Chodzi z pozoru o odległą od Krakowskiego Przedmieścia i słabo medialnie nagłośnioną sprawę krzyża w Stalowej Woli. Czy drewniany prawie pięciometrowy krzyż postawiony w 2006 r. tam na miejskim skwerze przez miejscowego księdza-dziekana jest samowolą budowlaną? We wtorek Naczelny Sąd Administracyjny w Warszawie ma zdecydować, co dalej z tym krzyżem.

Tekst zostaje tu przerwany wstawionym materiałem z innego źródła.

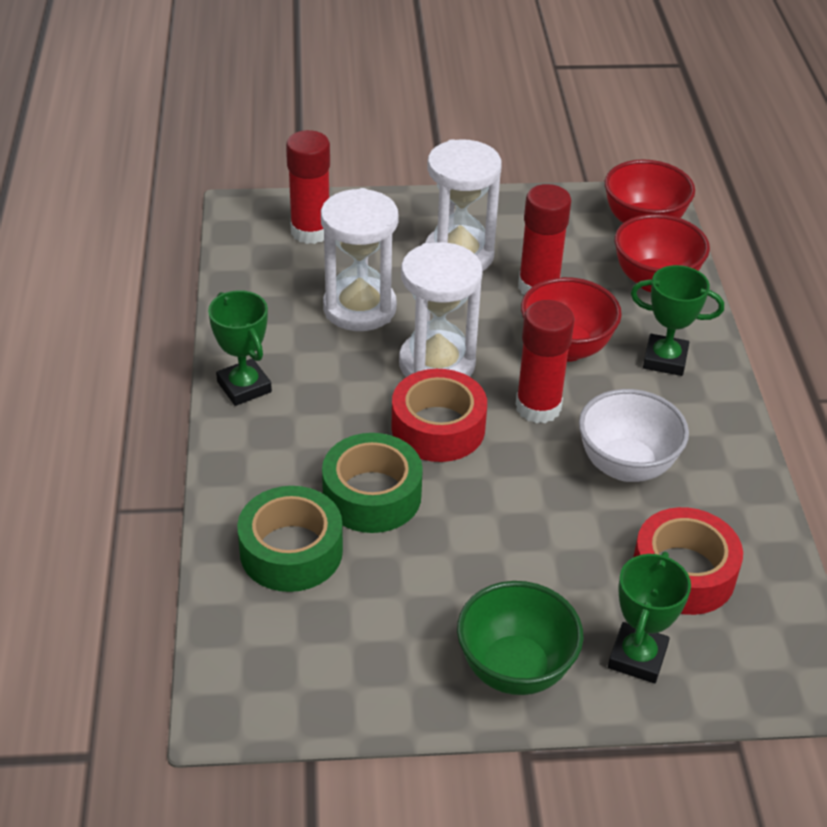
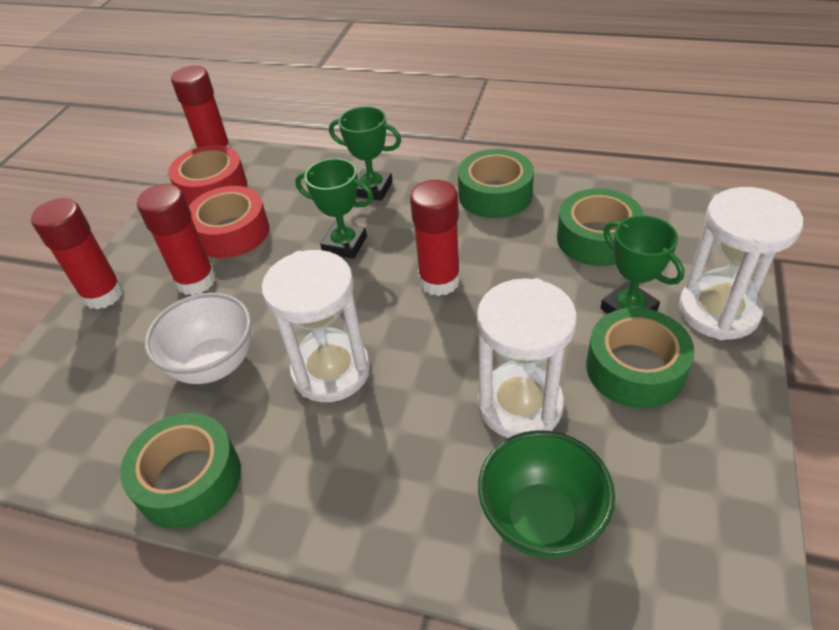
green tape: [237,486,343,592] [322,433,423,533] = 2 -> [120,413,241,529] [458,149,534,218] [557,188,644,266] [586,308,695,409] = 4
red bowl: [521,277,622,362] [605,159,695,223] [615,214,710,292] = 3 -> none = 0
red glue stick: [286,130,330,244] [516,300,574,423] [518,184,571,295] = 3 -> [31,198,124,309] [137,184,216,295] [171,66,231,148] [410,180,460,296] = 4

Ostateczna decyzja będzie co prawda należeć do lokalnych urzędników nadzoru budowlanego, ci jednak będą mieli ręce związane orzeczeniem sądu i prezentowaną w nim wykładnią prawa.
Wojewódzki Sąd Administracyjny w Rzeszowie uznał, że krzyż stanął jednak w miejscu publicznym. Sąd podkreślił, że nie ma ustawowej definicji miejsca publicznego. Sędziowie sięgnęli więc do słownika języka polskiego, z którego wyczytali, że miejsce publiczne to takie dostępne dla wszystkich. Publiczny to dotyczący ogółu ludzi, służący ogółowi, dostępny dla wszystkich, ogólny, nieprywatny. Sięgnięto też do orzecznictwa innych sądów, z którego wynika, że tereny należące do jednostek samorządu terytorialnego przeznaczone pod infrastrukturę miejską z natury swej są miejscem publicznym. Jaka jest konkluzja tych prawniczych wywodów? Stawiający krzyż ksiądz nie tylko więc musiał dokonać zgłoszenia takiej inwestycji urzędnikom, ale też posiadać zgodę właściciela terenu. Dlatego – zdaniem rzeszowskiego sądu - krzyż jest jednak samowolą. Ostatecznie rozstrzygnie o statusie krzyża dopiero sąd w stolicy, bo ksiądz dziekan wniósł od wyroku skargę kasacyjną.
Sprawa ta przypomina trochę tę z Krakowskiego Przedmieścia, zwłaszcza wtedy, gdyby sąd uznał, że lasek miejski jest miejscem publicznym. Wtedy oba krzyże okazałyby się samowolami przez to choćby, że ustawiono je bez zgłoszenia (a co za tym idzie – bez dołączonej zgody właściciela terenu). Niemniej jednak krzyż warszawski krzyż i tak byłby na straconej pozycji, nawet gdyby stalowowolski uznać za legalny. Dlaczego? Bo o ile o lasku jako miejscu publicznym można dyskutować, to w przypadku placu przed Kancelarią Prezydenta nie ma wątpliwości, że on takim miejscem publicznym jest.
Nawiasem mówiąc, w przypadku Krakowskiego Przedmieścia, to jako prawnik uważam, że milczenie Kancelarii Prezydenta przy ustawianiu krzyża 10 kwietnia 2010 r. można interpretować jako zgodę także w sensie prawnym właściciela terenu. Problemem byłby jedynie brak zgłoszenia (no i udokumentowanie tej zgody na potrzeby postępowania administracyjnego). Ale to raczej uwaga na przyszłość, jak rozstrzygać kolejne takie spontaniczne stawianie krzyży i innych drobnych obiektów budowlanych o politycznej, religijnej lub ideowej wymowie. Obawiam się, że we wtorek władza dostanie w majestacie prawa skuteczny argument, aby wszystkie takie oddolne, obywatelskie, niewygodne inicjatywy blokować.